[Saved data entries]

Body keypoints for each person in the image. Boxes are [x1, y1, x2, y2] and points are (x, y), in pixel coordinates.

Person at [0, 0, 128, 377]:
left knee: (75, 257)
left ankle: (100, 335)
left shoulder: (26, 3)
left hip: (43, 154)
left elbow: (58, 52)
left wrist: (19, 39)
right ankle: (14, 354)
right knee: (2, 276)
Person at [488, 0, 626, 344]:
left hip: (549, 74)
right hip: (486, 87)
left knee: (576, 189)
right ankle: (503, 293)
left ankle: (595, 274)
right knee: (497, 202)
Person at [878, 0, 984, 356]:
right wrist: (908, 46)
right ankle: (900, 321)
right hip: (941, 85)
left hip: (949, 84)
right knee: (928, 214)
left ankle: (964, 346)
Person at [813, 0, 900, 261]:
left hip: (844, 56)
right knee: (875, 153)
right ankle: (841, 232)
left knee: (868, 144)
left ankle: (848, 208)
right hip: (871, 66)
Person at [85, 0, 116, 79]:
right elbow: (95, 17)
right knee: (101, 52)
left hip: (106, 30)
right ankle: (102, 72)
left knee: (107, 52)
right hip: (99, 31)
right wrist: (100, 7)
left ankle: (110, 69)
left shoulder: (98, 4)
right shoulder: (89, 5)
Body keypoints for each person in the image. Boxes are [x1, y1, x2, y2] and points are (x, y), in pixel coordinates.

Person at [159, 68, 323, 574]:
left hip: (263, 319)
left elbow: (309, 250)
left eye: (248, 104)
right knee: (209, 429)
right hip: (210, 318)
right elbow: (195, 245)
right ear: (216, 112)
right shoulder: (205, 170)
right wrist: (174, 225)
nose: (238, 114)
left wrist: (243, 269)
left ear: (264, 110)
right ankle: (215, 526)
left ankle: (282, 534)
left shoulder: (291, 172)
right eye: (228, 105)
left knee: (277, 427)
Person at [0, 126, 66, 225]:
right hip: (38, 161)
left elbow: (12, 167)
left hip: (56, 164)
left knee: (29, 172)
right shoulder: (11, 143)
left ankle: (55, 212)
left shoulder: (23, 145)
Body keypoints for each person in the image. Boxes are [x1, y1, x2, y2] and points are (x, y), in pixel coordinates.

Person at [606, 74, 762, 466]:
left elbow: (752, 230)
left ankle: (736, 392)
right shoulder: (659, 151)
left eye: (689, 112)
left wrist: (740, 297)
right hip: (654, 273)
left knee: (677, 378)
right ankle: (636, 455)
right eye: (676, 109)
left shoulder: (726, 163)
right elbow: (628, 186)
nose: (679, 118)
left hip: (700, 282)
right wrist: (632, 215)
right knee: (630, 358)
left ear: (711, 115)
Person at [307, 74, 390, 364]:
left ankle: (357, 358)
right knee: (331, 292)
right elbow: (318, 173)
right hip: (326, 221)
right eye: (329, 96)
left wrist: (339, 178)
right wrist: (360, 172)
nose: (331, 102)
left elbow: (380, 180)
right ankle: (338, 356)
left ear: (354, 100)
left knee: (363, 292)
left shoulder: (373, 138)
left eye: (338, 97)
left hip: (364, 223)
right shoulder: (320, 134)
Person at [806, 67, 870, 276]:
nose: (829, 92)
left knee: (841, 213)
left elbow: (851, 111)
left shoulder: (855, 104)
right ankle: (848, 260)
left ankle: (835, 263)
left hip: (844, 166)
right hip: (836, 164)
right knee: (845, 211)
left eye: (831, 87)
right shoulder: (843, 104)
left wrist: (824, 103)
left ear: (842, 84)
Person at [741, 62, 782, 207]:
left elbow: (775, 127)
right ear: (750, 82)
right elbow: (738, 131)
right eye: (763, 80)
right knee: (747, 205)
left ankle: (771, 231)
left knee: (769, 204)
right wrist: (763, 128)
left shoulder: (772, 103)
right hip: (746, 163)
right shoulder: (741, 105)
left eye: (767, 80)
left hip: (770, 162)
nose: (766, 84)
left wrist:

- **Task instructions**:
All lines above that contain "elbow" are required in the answer.

- **Task response**:
left elbow: (58, 52)
right elbow: (95, 17)
left elbow: (309, 250)
right elbow: (195, 245)
left elbow: (12, 167)
left elbow: (752, 230)
right elbow: (628, 186)
right elbow: (318, 173)
left elbow: (380, 180)
left elbow: (851, 111)
left elbow: (775, 127)
right elbow: (738, 131)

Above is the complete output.